◆ Directions for this task ◆
Using the listing below, copy exactly the lines from the one containing "leafy greens" to the one containing "are a treasure trove of culinary", both lines included, and no others.

+--

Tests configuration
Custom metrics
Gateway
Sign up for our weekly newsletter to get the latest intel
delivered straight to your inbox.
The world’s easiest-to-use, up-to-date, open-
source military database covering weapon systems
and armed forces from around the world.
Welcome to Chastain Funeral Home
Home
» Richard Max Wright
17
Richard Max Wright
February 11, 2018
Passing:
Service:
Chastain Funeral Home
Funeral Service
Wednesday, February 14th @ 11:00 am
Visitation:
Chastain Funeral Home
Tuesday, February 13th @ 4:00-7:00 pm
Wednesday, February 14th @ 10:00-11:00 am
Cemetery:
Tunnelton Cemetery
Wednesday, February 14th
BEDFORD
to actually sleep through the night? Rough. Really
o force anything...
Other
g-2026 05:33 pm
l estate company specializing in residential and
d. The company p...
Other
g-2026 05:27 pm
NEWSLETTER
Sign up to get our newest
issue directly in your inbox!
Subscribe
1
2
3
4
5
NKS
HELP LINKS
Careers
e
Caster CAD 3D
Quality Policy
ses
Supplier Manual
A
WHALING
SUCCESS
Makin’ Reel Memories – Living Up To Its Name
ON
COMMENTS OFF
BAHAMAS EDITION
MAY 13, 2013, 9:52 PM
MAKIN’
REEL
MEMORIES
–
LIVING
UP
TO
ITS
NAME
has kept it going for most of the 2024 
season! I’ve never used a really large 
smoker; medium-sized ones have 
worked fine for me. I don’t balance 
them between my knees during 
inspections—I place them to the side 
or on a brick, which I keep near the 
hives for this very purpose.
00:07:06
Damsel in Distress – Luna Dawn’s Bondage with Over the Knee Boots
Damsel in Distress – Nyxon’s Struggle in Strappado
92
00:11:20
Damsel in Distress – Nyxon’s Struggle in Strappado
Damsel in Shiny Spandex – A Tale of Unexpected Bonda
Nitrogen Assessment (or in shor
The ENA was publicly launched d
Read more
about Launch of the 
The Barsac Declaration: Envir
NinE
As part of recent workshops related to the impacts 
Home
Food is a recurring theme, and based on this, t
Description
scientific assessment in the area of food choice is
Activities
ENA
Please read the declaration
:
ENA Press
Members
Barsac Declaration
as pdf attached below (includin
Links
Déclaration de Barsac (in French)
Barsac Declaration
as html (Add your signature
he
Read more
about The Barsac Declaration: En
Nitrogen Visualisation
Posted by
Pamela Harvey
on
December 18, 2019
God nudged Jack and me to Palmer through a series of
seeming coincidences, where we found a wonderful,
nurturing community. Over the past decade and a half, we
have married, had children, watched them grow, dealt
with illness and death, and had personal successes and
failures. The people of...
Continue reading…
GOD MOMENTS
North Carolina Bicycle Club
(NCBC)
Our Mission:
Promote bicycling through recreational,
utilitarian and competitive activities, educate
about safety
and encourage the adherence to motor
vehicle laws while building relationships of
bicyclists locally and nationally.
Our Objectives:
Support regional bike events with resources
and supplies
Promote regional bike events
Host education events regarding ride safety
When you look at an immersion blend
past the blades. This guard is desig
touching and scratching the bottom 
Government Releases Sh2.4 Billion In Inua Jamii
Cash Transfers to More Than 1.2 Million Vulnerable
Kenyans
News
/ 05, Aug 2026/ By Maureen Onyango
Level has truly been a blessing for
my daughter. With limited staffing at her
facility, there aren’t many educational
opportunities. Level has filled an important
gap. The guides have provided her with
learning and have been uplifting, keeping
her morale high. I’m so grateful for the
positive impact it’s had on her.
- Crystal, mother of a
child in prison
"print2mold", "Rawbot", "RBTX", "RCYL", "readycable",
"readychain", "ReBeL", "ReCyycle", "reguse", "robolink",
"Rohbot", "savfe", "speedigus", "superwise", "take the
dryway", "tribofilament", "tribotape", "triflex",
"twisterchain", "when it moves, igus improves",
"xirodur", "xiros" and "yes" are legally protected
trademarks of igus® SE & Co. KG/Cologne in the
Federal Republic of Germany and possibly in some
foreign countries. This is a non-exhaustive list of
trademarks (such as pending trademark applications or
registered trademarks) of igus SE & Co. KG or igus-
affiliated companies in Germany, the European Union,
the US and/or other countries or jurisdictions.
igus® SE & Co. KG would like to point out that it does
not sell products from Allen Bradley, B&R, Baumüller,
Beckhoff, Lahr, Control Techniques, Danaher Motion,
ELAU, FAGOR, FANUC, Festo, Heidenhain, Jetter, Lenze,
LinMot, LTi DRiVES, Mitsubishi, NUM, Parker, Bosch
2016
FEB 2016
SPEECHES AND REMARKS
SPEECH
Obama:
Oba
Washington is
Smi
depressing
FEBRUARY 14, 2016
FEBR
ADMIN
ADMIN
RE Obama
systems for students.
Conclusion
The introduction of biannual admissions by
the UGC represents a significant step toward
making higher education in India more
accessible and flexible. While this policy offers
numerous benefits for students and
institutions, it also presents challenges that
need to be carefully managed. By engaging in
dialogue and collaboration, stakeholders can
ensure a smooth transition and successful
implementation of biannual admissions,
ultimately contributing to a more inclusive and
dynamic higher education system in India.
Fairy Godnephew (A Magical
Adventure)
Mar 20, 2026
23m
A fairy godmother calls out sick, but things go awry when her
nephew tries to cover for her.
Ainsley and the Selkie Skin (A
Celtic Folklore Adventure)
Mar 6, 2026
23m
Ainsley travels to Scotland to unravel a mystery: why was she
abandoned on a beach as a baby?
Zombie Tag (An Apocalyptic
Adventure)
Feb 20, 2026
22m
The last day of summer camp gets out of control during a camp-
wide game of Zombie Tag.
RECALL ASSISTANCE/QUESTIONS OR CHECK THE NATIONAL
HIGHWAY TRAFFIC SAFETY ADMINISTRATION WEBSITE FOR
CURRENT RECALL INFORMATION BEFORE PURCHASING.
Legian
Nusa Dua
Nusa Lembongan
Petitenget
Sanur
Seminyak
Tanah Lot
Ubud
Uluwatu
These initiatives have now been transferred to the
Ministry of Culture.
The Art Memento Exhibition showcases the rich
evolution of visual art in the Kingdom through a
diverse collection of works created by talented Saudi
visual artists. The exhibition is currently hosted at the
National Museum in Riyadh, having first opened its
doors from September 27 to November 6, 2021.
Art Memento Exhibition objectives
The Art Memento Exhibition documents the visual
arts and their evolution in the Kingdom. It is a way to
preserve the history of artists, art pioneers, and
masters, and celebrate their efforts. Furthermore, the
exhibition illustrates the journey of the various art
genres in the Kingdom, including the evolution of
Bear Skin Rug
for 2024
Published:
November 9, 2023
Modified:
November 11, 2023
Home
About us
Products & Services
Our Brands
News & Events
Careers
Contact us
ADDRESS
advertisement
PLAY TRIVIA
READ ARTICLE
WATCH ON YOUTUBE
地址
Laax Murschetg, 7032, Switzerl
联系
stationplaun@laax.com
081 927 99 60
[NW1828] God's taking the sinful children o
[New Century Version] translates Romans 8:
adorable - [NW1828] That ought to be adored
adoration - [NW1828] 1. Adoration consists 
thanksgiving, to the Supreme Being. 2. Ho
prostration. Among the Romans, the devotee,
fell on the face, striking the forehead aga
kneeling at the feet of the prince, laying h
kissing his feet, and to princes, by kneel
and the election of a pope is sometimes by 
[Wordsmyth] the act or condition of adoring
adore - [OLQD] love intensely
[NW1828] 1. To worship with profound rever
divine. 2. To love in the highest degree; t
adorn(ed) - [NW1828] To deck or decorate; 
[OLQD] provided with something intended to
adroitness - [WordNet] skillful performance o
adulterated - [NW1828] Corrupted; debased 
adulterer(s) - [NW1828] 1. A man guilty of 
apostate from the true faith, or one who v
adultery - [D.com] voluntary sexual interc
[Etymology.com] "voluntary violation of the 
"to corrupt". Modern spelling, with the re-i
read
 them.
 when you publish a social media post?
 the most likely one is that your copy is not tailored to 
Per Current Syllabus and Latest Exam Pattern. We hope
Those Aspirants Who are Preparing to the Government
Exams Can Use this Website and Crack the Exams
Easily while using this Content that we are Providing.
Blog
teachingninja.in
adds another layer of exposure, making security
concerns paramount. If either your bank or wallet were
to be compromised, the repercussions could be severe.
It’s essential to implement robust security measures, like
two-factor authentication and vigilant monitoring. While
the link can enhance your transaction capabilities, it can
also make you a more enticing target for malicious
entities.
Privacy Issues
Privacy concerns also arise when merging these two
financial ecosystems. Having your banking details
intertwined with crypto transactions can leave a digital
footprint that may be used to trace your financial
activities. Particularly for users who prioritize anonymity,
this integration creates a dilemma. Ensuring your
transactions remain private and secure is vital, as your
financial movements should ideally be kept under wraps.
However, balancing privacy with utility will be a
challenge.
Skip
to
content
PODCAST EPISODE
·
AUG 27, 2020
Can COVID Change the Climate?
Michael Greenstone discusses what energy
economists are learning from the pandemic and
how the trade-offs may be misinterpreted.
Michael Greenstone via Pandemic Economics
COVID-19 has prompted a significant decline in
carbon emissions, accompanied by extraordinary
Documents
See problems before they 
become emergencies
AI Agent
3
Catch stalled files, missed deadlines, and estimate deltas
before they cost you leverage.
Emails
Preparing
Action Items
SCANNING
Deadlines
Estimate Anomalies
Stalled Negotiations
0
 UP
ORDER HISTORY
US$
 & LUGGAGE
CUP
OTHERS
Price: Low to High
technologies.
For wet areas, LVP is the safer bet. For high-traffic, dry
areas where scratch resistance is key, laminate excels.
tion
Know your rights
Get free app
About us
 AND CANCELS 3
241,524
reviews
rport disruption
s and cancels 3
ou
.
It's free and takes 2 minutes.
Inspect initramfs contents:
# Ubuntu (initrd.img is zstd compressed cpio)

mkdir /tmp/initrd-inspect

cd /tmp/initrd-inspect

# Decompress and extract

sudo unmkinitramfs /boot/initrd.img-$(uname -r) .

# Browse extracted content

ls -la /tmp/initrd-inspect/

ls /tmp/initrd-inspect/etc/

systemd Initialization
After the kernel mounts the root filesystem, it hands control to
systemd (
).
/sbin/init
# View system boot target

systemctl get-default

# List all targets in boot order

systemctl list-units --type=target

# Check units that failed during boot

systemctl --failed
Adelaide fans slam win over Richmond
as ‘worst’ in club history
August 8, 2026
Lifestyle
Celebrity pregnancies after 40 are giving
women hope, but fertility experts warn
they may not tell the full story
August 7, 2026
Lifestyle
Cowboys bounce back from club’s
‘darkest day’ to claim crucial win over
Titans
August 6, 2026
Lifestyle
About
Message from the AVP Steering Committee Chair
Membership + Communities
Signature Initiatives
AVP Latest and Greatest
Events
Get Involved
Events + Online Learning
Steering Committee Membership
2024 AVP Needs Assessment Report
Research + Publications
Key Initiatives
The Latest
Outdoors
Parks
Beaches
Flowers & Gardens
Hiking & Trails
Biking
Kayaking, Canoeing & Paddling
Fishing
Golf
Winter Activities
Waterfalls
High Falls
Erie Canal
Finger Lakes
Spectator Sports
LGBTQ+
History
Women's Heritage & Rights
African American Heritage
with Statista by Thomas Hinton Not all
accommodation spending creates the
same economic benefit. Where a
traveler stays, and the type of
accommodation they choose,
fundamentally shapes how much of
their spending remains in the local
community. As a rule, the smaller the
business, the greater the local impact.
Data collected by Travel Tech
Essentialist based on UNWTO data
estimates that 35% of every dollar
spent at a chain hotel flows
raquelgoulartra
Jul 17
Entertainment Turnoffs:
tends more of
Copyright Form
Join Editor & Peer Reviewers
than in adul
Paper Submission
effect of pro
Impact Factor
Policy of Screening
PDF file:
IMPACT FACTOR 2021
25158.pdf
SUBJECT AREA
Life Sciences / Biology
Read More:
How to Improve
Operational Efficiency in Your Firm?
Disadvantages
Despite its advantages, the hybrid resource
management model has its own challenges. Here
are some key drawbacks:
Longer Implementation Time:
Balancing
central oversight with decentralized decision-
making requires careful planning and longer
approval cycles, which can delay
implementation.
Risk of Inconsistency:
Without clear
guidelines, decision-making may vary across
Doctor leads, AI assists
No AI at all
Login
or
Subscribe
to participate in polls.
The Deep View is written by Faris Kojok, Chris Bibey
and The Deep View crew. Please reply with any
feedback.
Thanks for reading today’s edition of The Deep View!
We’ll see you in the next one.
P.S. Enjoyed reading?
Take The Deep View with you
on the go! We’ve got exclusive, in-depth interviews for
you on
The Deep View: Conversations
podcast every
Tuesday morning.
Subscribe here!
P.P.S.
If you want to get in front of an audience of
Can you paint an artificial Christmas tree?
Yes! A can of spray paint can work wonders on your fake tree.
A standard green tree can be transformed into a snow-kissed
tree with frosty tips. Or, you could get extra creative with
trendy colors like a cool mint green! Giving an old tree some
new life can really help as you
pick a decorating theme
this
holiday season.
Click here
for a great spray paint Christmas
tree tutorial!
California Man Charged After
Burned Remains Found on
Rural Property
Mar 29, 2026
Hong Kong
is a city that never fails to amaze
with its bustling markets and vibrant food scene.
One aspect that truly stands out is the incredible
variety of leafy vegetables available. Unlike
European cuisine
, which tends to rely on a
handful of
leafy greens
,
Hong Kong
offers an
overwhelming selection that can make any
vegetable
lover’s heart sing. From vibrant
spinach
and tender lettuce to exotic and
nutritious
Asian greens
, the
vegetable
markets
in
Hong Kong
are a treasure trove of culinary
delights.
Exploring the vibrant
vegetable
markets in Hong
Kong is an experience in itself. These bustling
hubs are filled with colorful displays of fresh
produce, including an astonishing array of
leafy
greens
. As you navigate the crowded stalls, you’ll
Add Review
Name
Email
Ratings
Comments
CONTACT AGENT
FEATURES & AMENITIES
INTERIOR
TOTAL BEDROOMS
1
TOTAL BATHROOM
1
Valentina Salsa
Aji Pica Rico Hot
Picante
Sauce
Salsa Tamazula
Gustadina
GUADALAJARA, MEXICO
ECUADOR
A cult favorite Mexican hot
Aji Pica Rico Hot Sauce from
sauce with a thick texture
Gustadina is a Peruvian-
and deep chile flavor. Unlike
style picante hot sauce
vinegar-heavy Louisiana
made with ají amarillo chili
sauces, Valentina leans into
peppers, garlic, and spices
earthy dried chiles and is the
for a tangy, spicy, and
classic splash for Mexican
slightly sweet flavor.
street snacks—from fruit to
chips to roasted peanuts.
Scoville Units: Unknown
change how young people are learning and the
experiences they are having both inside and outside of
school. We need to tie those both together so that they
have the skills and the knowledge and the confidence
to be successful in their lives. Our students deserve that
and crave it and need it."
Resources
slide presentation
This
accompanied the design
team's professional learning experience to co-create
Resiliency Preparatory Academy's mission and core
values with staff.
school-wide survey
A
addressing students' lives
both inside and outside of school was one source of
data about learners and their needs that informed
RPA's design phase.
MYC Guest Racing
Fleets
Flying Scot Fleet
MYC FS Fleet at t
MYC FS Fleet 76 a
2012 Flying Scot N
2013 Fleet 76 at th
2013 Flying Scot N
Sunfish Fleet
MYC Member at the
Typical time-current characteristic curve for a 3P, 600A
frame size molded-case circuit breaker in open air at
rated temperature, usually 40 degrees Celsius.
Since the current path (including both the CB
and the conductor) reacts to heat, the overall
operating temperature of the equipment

+--

◆ Exercise output ◆
leafy greens
,
Hong Kong
offers an
overwhelming selection that can make any
vegetable
lover’s heart sing. From vibrant
spinach
and tender lettuce to exotic and
nutritious
Asian greens
, the
vegetable
markets
in
Hong Kong
are a treasure trove of culinary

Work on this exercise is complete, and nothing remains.